▸ Work instructions
Exact reproduction required: the lines below from the line with "Zwei Technologie-Start-ups der TH" to the line with "LiberaZell sowie Sapientec.", both ends included, and no others.
START Provided information
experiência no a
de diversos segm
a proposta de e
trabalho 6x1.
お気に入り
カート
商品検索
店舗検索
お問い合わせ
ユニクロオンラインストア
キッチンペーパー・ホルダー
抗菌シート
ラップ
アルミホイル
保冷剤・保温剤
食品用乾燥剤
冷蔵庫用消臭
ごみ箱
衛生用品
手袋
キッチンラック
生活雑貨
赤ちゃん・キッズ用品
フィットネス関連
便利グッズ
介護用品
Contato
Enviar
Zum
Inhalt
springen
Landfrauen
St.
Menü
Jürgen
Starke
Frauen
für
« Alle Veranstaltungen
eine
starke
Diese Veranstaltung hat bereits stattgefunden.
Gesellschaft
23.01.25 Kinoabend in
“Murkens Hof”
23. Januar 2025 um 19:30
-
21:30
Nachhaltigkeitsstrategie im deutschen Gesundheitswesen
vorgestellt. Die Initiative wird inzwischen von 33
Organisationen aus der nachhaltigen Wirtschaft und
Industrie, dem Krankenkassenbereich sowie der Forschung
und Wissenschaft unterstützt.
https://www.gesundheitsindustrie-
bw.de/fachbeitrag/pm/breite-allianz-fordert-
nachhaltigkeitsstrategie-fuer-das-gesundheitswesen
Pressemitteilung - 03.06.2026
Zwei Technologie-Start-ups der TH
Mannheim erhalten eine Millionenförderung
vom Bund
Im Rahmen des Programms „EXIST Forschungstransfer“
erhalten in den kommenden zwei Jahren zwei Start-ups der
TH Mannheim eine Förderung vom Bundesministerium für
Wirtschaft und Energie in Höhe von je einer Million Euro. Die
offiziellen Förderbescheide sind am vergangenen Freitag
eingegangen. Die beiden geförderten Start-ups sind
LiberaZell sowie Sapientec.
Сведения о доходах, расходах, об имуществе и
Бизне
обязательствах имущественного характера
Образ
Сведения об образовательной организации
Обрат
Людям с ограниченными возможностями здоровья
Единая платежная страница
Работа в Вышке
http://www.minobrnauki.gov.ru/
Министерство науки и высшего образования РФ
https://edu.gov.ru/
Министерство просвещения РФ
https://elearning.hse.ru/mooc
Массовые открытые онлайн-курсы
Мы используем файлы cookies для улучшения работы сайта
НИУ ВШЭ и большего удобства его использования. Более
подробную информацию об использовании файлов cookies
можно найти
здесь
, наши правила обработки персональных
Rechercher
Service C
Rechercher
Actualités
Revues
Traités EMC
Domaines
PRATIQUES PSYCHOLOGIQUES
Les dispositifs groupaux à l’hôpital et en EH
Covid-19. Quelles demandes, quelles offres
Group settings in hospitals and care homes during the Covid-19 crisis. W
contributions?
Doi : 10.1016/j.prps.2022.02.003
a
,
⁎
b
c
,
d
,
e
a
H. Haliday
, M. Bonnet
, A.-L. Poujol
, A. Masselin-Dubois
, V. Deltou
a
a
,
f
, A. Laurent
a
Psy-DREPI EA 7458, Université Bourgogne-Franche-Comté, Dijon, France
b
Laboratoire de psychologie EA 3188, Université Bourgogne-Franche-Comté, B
END Provided information
▸ Response for this exercise
Zwei Technologie-Start-ups der TH
Mannheim erhalten eine Millionenförderung
vom Bund
Im Rahmen des Programms „EXIST Forschungstransfer“
erhalten in den kommenden zwei Jahren zwei Start-ups der
TH Mannheim eine Förderung vom Bundesministerium für
Wirtschaft und Energie in Höhe von je einer Million Euro. Die
offiziellen Förderbescheide sind am vergangenen Freitag
eingegangen. Die beiden geförderten Start-ups sind
LiberaZell sowie Sapientec.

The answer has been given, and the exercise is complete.